| Required action |
Print the entries below word for word; the pictures stay out of your copy.

Provided records Block Start

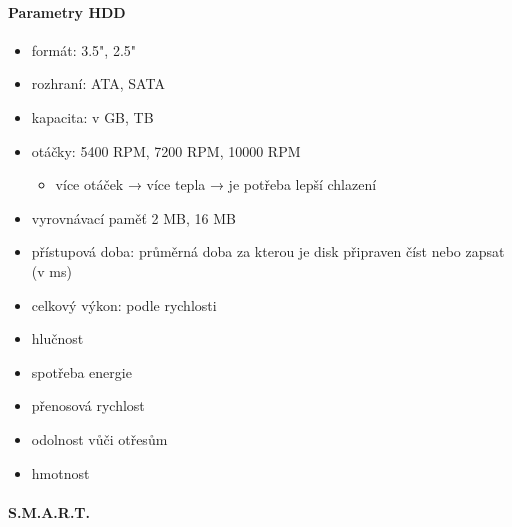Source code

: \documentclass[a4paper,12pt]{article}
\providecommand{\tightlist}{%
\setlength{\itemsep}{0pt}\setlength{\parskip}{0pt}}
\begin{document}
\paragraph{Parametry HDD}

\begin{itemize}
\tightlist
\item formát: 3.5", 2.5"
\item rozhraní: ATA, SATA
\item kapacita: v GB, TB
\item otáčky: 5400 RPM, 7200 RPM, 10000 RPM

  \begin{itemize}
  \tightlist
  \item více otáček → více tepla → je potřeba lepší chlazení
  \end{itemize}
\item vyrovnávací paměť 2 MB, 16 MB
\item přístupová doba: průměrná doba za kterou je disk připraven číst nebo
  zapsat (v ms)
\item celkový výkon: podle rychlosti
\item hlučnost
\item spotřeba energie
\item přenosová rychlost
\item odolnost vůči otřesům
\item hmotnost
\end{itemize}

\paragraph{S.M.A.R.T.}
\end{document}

Provided records Block End

| Exercise result |
Source code

: \documentclass[a4paper,12pt]{article}
\providecommand{\tightlist}{%
\setlength{\itemsep}{0pt}\setlength{\parskip}{0pt}}
\begin{document}
\paragraph{Parametry HDD}

\begin{itemize}
\tightlist
\item formát: 3.5", 2.5"
\item rozhraní: ATA, SATA
\item kapacita: v GB, TB
\item otáčky: 5400 RPM, 7200 RPM, 10000 RPM

  \begin{itemize}
  \tightlist
  \item více otáček → více tepla → je potřeba lepší chlazení
  \end{itemize}
\item vyrovnávací paměť 2 MB, 16 MB
\item přístupová doba: průměrná doba za kterou je disk připraven číst nebo
  zapsat (v ms)
\item celkový výkon: podle rychlosti
\item hlučnost
\item spotřeba energie
\item přenosová rychlost
\item odolnost vůči otřesům
\item hmotnost
\end{itemize}

\paragraph{S.M.A.R.T.}
\end{document}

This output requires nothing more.